* _WHAT TO DO_:
Your answer must consist of the lines running from the one that holds "July 25, 2026" to the end of the data, copied exactly.

* _DATA EXTRACTS_:
%%

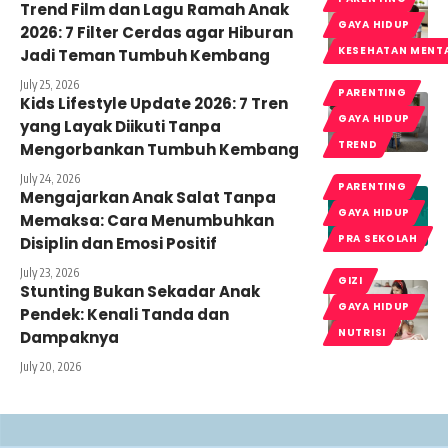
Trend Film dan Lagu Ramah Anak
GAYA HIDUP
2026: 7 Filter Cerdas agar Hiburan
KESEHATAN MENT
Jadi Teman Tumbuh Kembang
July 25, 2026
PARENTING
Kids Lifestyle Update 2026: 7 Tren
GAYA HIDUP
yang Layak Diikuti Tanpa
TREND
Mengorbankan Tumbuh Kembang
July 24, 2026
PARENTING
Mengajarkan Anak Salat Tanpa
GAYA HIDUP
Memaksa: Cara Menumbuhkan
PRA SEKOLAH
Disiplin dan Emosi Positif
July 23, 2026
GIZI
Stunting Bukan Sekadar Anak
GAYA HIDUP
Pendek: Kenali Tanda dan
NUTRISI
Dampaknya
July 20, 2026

%%

* _RESPONSE AREA_:
July 25, 2026
PARENTING
Kids Lifestyle Update 2026: 7 Tren
GAYA HIDUP
yang Layak Diikuti Tanpa
TREND
Mengorbankan Tumbuh Kembang
July 24, 2026
PARENTING
Mengajarkan Anak Salat Tanpa
GAYA HIDUP
Memaksa: Cara Menumbuhkan
PRA SEKOLAH
Disiplin dan Emosi Positif
July 23, 2026
GIZI
Stunting Bukan Sekadar Anak
GAYA HIDUP
Pendek: Kenali Tanda dan
NUTRISI
Dampaknya
July 20, 2026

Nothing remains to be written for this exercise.